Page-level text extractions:
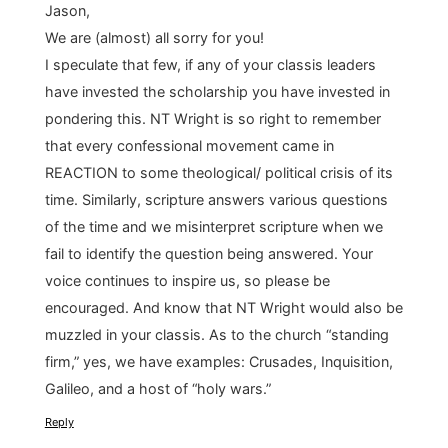
Jason,
We are (almost) all sorry for you!
I speculate that few, if any of your classis leaders
have invested the scholarship you have invested in
pondering this. NT Wright is so right to remember
that every confessional movement came in
REACTION to some theological/ political crisis of its
time. Similarly, scripture answers various questions
of the time and we misinterpret scripture when we
fail to identify the question being answered. Your
voice continues to inspire us, so please be
encouraged. And know that NT Wright would also be
muzzled in your classis. As to the church “standing
firm,” yes, we have examples: Crusades, Inquisition,
Galileo, and a host of “holy wars.”
Reply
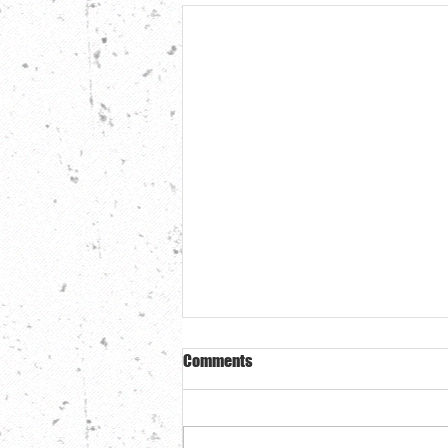
Comments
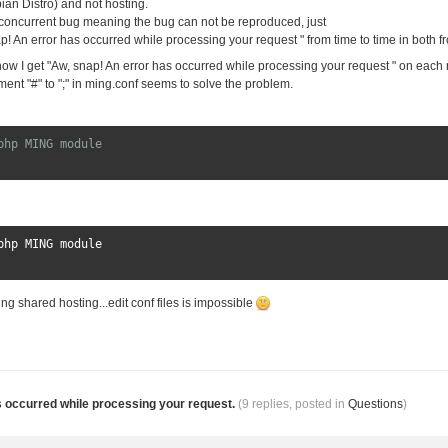
ian Distro) and not hosting.
on concurrent bug meaning the bug can not be reproduced, just
p! An error has occurred while processing your request " from time to time in both 
now I get "Aw, snap! An error has occurred while processing your request " on each 
t "#" to ";" in ming.conf seems to solve the problem.
php MING module
php MING 
module
ng shared hosting...edit conf files is impossible
s occurred while processing your request.
(9 replies, posted in
Questions
)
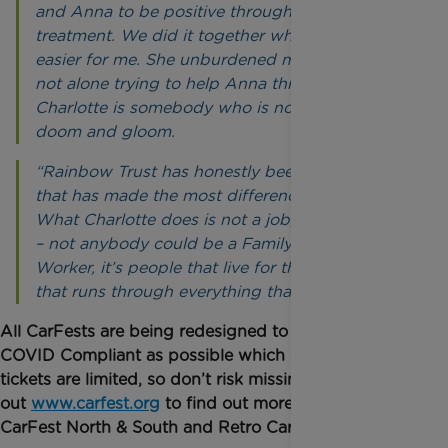
and Anna to be positive throughout her
treatment. We did it together which made it
easier for me. She unburdened me, so we were
not alone trying to help Anna through it.
Charlotte is somebody who is not medical or all
doom and gloom.
“Rainbow Trust has honestly been the charity
that has made the most difference to our lives.
What Charlotte does is not a job, it’s a vocation
– not anybody could be a Family Support
Worker, it’s people that live for the cause and
that runs through everything that you all do.”
All CarFests are being redesigned to be safe and as
COVID Compliant as possible which does mean
tickets are limited, so don’t risk missing out! Check
out
www.carfest.org
to find out more details on
CarFest North & South and Retro CarFest.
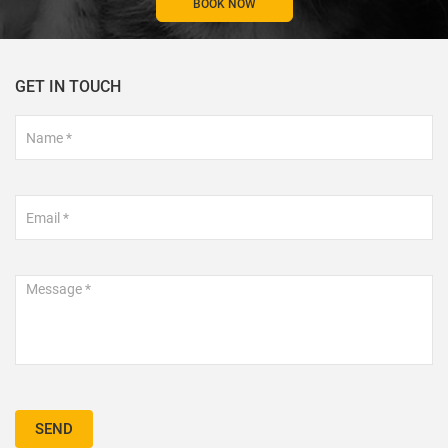
BOOK NOW
GET IN TOUCH
Footer
Contact
Form
SEND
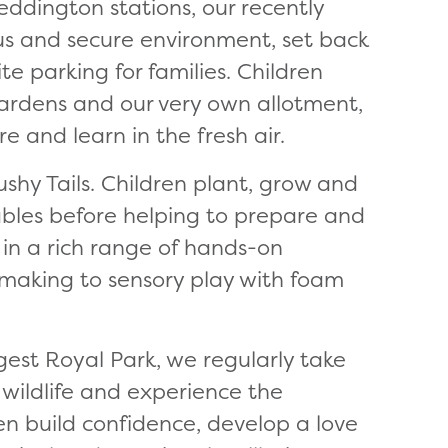
ddington stations, our recently
ous and secure environment, set back
e parking for families. Children
gardens and our very own allotment,
e and learn in the fresh air.
Bushy Tails. Children plant, grow and
tables before helping to prepare and
 in a rich range of hands-on
 making to sensory play with foam
gest Royal Park, we regularly take
 wildlife and experience the
ren build confidence, develop a love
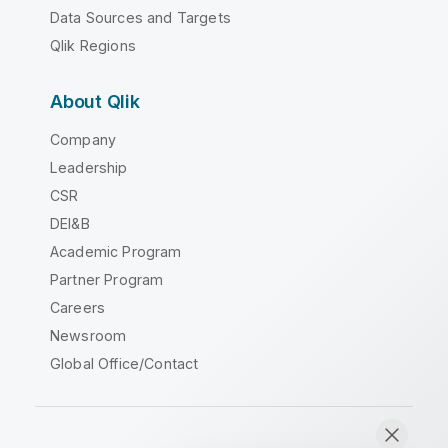
Data Sources and Targets
Qlik Regions
About Qlik
Company
Leadership
CSR
DEI&B
Academic Program
Partner Program
Careers
Newsroom
Global Office/Contact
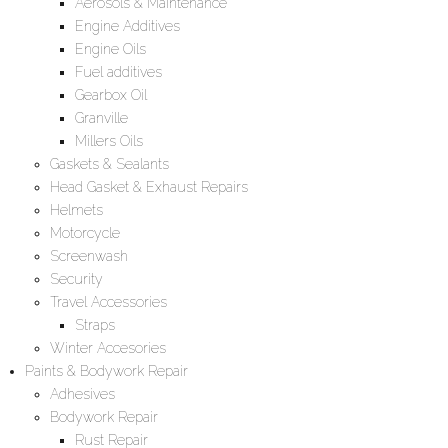
Aerosols & Maintenance
Engine Additives
Engine Oils
Fuel additives
Gearbox Oil
Granville
Millers Oils
Gaskets & Sealants
Head Gasket & Exhaust Repairs
Helmets
Motorcycle
Screenwash
Security
Travel Accessories
Straps
Winter Accesories
Paints & Bodywork Repair
Adhesives
Bodywork Repair
Rust Repair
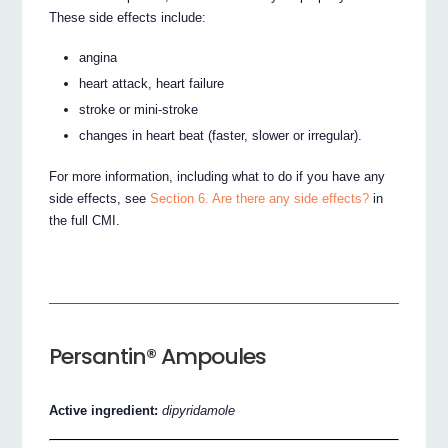
These side effects include:
angina
heart attack, heart failure
stroke or mini-stroke
changes in heart beat (faster, slower or irregular).
For more information, including what to do if you have any
side effects, see
Section 6. Are there any side effects?
in
the full CMI.
Persantin® Ampoules
Active ingredient:
dipyridamole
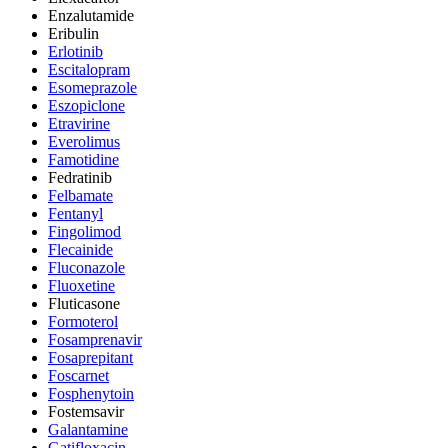
Enzalutamide
Eribulin
Erlotinib
Escitalopram
Esomeprazole
Eszopiclone
Etravirine
Everolimus
Famotidine
Fedratinib
Felbamate
Fentanyl
Fingolimod
Flecainide
Fluconazole
Fluoxetine
Fluticasone
Formoterol
Fosamprenavir
Fosaprepitant
Foscarnet
Fosphenytoin
Fostemsavir
Galantamine
Gatifloxacin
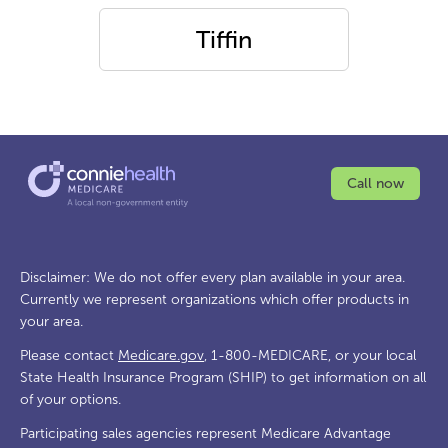
Tiffin
Call now
Disclaimer: We do not offer every plan available in your area.
Currently we represent organizations which offer products in
your area.
Please contact
Medicare.gov
, 1-800-MEDICARE, or your local
State Health Insurance Program (SHIP) to get information on all
of your options.
Participating sales agencies represent Medicare Advantage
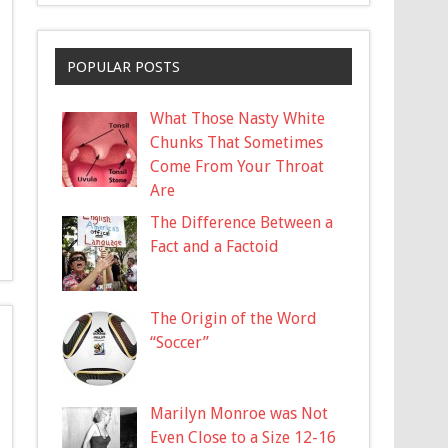
POPULAR POSTS
What Those Nasty White
Chunks That Sometimes
Come From Your Throat
Are
The Difference Between a
Fact and a Factoid
The Origin of the Word
“Soccer”
Marilyn Monroe was Not
Even Close to a Size 12-16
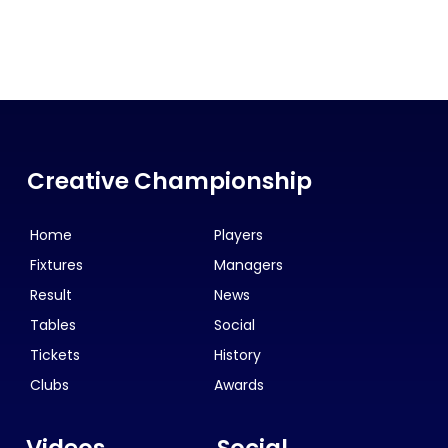
Creative Championship
Home
Players
Fixtures
Managers
Result
News
Tables
Social
Tickets
History
Clubs
Awards
Videos
Social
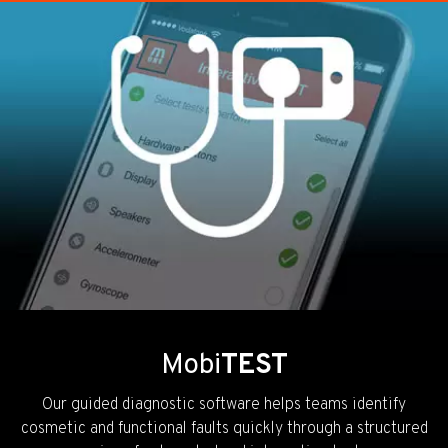
Mobi
TEST
Our guided diagnostic software helps teams identify
cosmetic and functional faults quickly through a structured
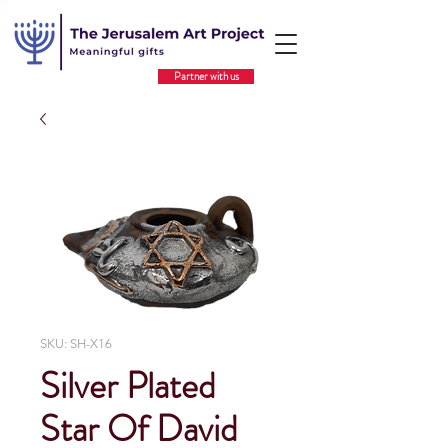
Partner with us
SKU: SH-X16
Silver Plated
Star Of David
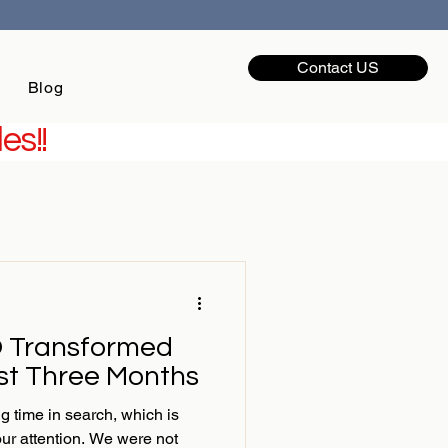
Contact US
Blog
es!!
 Transformed
ust Three Months
g time in search, which is
our attention. We were not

### What you will do
Pictures must not appear in the copy, and every record must be restated word for word.

### Reply
Jason,
We are (almost) all sorry for you!
I speculate that few, if any of your classis leaders
have invested the scholarship you have invested in
pondering this. NT Wright is so right to remember
that every confessional movement came in
REACTION to some theological/ political crisis of its
time. Similarly, scripture answers various questions
of the time and we misinterpret scripture when we
fail to identify the question being answered. Your
voice continues to inspire us, so please be
encouraged. And know that NT Wright would also be
muzzled in your classis. As to the church “standing
firm,” yes, we have examples: Crusades, Inquisition,
Galileo, and a host of “holy wars.”
Reply
Comments
ian Distro) and not hosting.
on concurrent bug meaning the bug can not be reproduced, just
p! An error has occurred while processing your request " from time to time in both 
now I get "Aw, snap! An error has occurred while processing your request " on each 
t "#" to ";" in ming.conf seems to solve the problem.
php MING module
php MING 
module
ng shared hosting...edit conf files is impossible
s occurred while processing your request.
(9 replies, posted in
Questions
)
and Anna to be positive throughout her
treatment. We did it together which made it
easier for me. She unburdened me, so we were
not alone trying to help Anna through it.
Charlotte is somebody who is not medical or all
doom and gloom.
“Rainbow Trust has honestly been the charity
that has made the most difference to our lives.
What Charlotte does is not a job, it’s a vocation
– not anybody could be a Family Support
Worker, it’s people that live for the cause and
that runs through everything that you all do.”
All CarFests are being redesigned to be safe and as
COVID Compliant as possible which does mean
tickets are limited, so don’t risk missing out! Check
out
www.carfest.org
to find out more details on
CarFest North & South and Retro CarFest.
BOOK NOW
GET IN TOUCH
Footer
Contact
Form
SEND
ddington stations, our recently
ous and secure environment, set back
e parking for families. Children
gardens and our very own allotment,
e and learn in the fresh air.
Bushy Tails. Children plant, grow and
tables before helping to prepare and
 in a rich range of hands-on
 making to sensory play with foam
gest Royal Park, we regularly take
 wildlife and experience the
ren build confidence, develop a love
Data Sources and Targets
Qlik Regions
About Qlik
Company
Leadership
CSR
DEI&B
Academic Program
Partner Program
Careers
Newsroom
Global Office/Contact
Aerosols & Maintenance
Engine Additives
Engine Oils
Fuel additives
Gearbox Oil
Granville
Millers Oils
Gaskets & Sealants
Head Gasket & Exhaust Repairs
Helmets
Motorcycle
Screenwash
Security
Travel Accessories
Straps
Winter Accesories
Paints & Bodywork Repair
Adhesives
Bodywork Repair
Rust Repair
These side effects include:
angina
heart attack, heart failure
stroke or mini-stroke
changes in heart beat (faster, slower or irregular).
For more information, including what to do if you have any
side effects, see
Section 6. Are there any side effects?
in
the full CMI.
Persantin® Ampoules
Active ingredient:
dipyridamole
Enzalutamide
Eribulin
Erlotinib
Escitalopram
Esomeprazole
Eszopiclone
Etravirine
Everolimus
Famotidine
Fedratinib
Felbamate
Fentanyl
Fingolimod
Flecainide
Fluconazole
Fluoxetine
Fluticasone
Formoterol
Fosamprenavir
Fosaprepitant
Foscarnet
Fosphenytoin
Fostemsavir
Galantamine
Gatifloxacin
Tiffin
Call now
Disclaimer: We do not offer every plan available in your area.
Currently we represent organizations which offer products in
your area.
Please contact
Medicare.gov
, 1-800-MEDICARE, or your local
State Health Insurance Program (SHIP) to get information on all
of your options.
Participating sales agencies represent Medicare Advantage
POPULAR POSTS
What Those Nasty White
Chunks That Sometimes
Come From Your Throat
Are
The Difference Between a
Fact and a Factoid
The Origin of the Word
“Soccer”
Marilyn Monroe was Not
Even Close to a Size 12-16
Creative Championship
Home
Players
Fixtures
Managers
Result
News
Tables
Social
Tickets
History
Clubs
Awards
Videos
Social
Mobi
TEST
Our guided diagnostic software helps teams identify
cosmetic and functional faults quickly through a structured
Partner with us
SKU: SH-X16
Silver Plated
Star Of David
Contact US
Blog
es!!
 Transformed
ust Three Months
g time in search, which is
our attention. We were not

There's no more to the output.